I often hear from clients remarks like, “Well, you know, my regular vet says there’s not enough data to use herbs for this condition. Even though, Dr. Becker, you’re recommending it or Dr. Hershey is recommending it, my regular vet or my regular oncologist says there’s just no research there.”
What most pet owners don’t realize is that research funding in general has dried up in the last decade, and huge pharmaceutical companies capable of funding veterinary research will never fund studies to demonstrate the use of herbal remedies to treat medical conditions.
The study Dr. Hershey and her colleagues have designed is a double blind, controlled study that can provide information to improve the lives of animals fighting cancer. At the same time, it may also pique the interest of open-minded veterinarians searching for safe adjunctive therapies.
The study will also stimulate thought within the traditional veterinary community. DVMs don’t find integrative medicine research results in professional journals because no funding exists to conduct the studies. This sad situation is why the validity of the entire field of holistic medicine is constantly being challenged. We simply don’t have the funds to scientifically prove what we know to be true.

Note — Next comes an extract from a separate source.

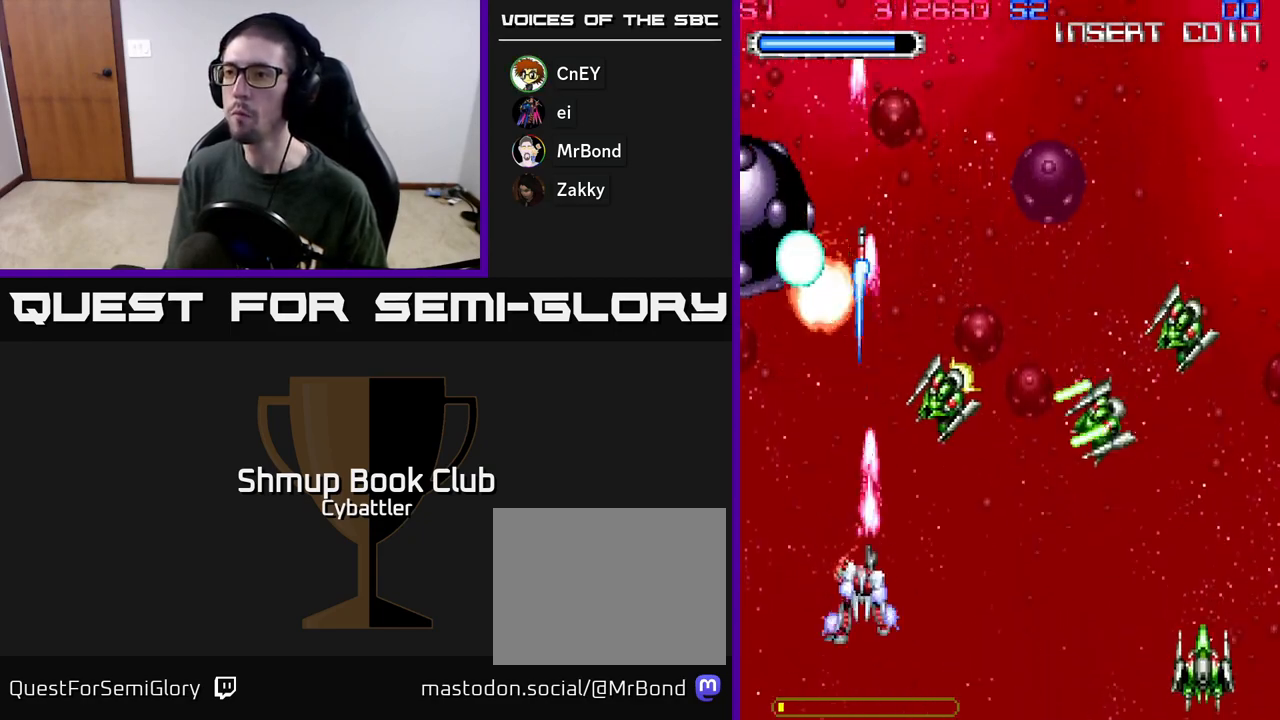
{"buttons": ["A", "DPAD_DOWN", "DPAD_RIGHT"], "left_stick": "center", "right_stick": "center", "events": [[17, "DPAD_RIGHT", "down"], [367, "DPAD_DOWN", "down"], [467, "DPAD_DOWN", "up"], [500, "DPAD_DOWN", "down"]]}
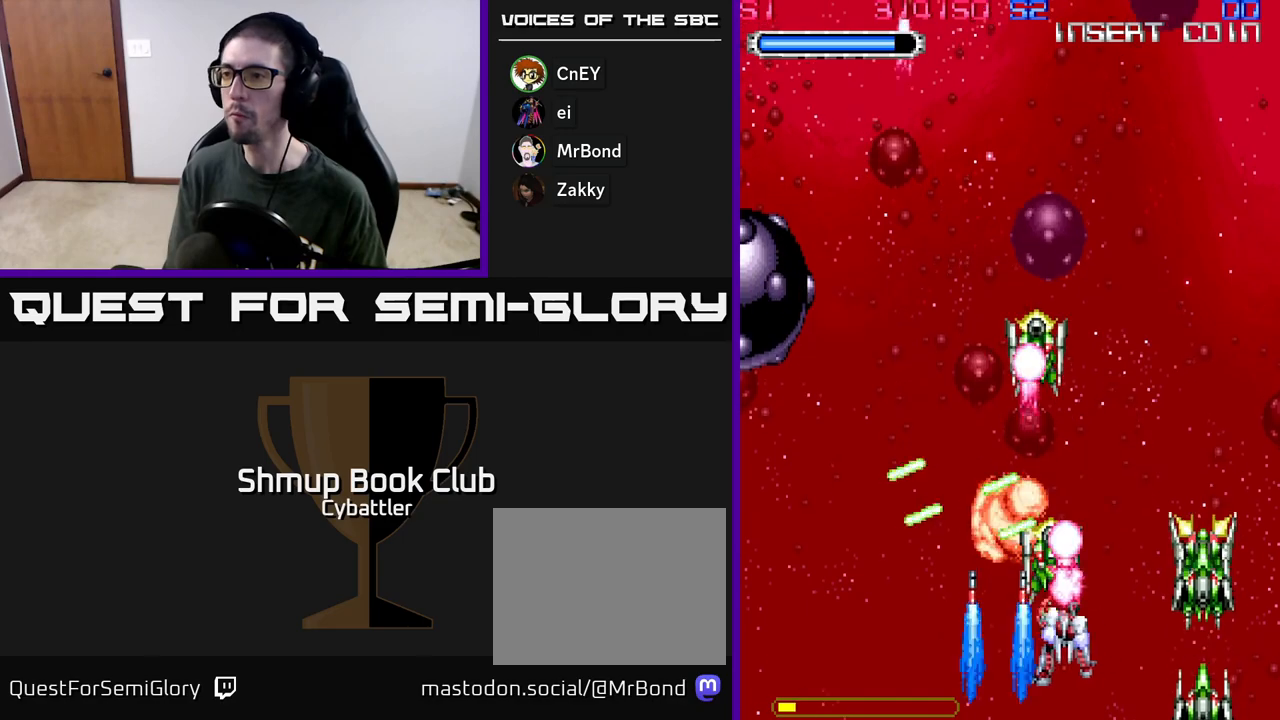
{"buttons": ["A", "DPAD_DOWN"], "left_stick": "center", "right_stick": "center", "events": [[17, "DPAD_DOWN", "up"], [417, "DPAD_DOWN", "down"], [433, "DPAD_RIGHT", "up"]]}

Dr. Hershey’s study is an opportunity to make a small step in the right direction. If you support the advancement of research within the field of integrative veterinary medicine, now is the time to give … because Mercola Healthy Pets will match every dollar donated to this important study up to $20,000 dollars.

I want to thank Dr. Hershey for talking with us today about the lymphoma study. I’m excited to have the opportunity to support this effort. I can’t wait to see the study findings and share them with pet owners and the veterinary community at large.